■ **Task goal**:
Transcribe the section of the boiler water chemistry text below, starting at "Good water chemistry" and ending at "may indicate carryover.".

■ **Text section**:
# # #

Good water chemistry is important for minimizing corrosion and the formation of scale in boilers. Steam-side cleanliness should be maintained in water tube as well as fire tube boilers. Plant engineers should do the following on a regular basis:

1. Maintain proper boiler water chemistry in the drum according to ABMA or ASME guidelines by using proper continuous blowdown rates. The calculation procedure for the blowdown rate based on feedwater and boiler water analysis is given in Q5.17.

2. Ensure that the feedwater analysis is fine and that there are no sudden changes in its conductivity or solids content.

3. Check steam purity to ensure that there are no sudden changes in its value. A sudden change may indicate carryover.

4. Watch superheated steam temperatures, particularly in boilers with large load swings. If slugs of water get carried into the steam during large load swings, the deposits are left behind after evaporation, potentially leading to tube failure. An indication of slugging, which is likely in boilers with small drums, is a sudden decrease in steam temperatures due to entrainment of water in the steam.

In the process of evaporating water to form steam, scale and sludge deposits form on the heated surfaces of a boiler tube. The chemical substances in the water concentrate in a film at the evaporation surface; the water displacing the bubbles of steam readily dissolves the soluble solids at the point of evaporation. Insoluble substances settle on the tube surfaces, forming a scale and leading to an increase in tube wall temperatures. Calcium bicarbonate, for example, decomposes in the boiler water to form calcium carbonate, carbon dioxide, and water. Calcium carbonate has limited solubility and will agglomerate at the heated surface to form a scale. Blowdown helps remove some of the deposits. Calcium sulfate is more soluble than calcium carbonate and will deposit as a heat-deterrent scale. Most scale-forming substances have a decreasing solubility in water with an increase in temperature.

In boilers that receive some hardness in the makeup water, deposits are generally compounds of calcium, sulfate, silica, magnesium, and phosphate. Depending on tube temperatures and heat flux and the solubility of these compounds as a function of temperature, these compounds can form deposits inside the boiler tubes. These scales, along with sludge and oils, form an insulating layer inside tubes at locations where the heat flux is intense. Alkalinity and pH of the water also affect the scale formation. Salts such as calcium sulfate and calcium phosphate deposit preferentially in hot regions. Boilers are consid­ered generally clean if the deposits are less than 15 mg/cm2. Boilers having more than 40 mg/cm2 are considered very dirty. The least soluble compounds deposit first when boiling starts. Calcium carbonate deposits quickly, forming a white friable deposit. Magnesium phosphate is a binder that can produce very hard, adherent deposits. Insoluble silicates are present in many boilers. The presence of sodium hydroxide, phosphate, or sulfate may be considered proof that complete evaporation has occurred in the tubes, because these are easily soluble salts.

# # #

■ **The data**:

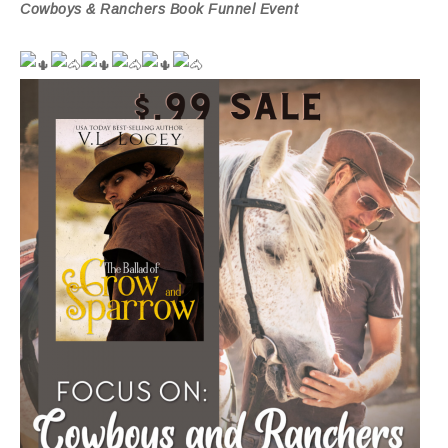
Cowboys & Ranchers Book Funnel Event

# # #

■ **Completed exercise**:
Good water chemistry is important for minimizing corrosion and the formation of scale in boilers. Steam-side cleanliness should be maintained in water tube as well as fire tube boilers. Plant engineers should do the following on a regular basis:

1. Maintain proper boiler water chemistry in the drum according to ABMA or ASME guidelines by using proper continuous blowdown rates. The calculation procedure for the blowdown rate based on feedwater and boiler water analysis is given in Q5.17.

2. Ensure that the feedwater analysis is fine and that there are no sudden changes in its conductivity or solids content.

3. Check steam purity to ensure that there are no sudden changes in its value. A sudden change may indicate carryover.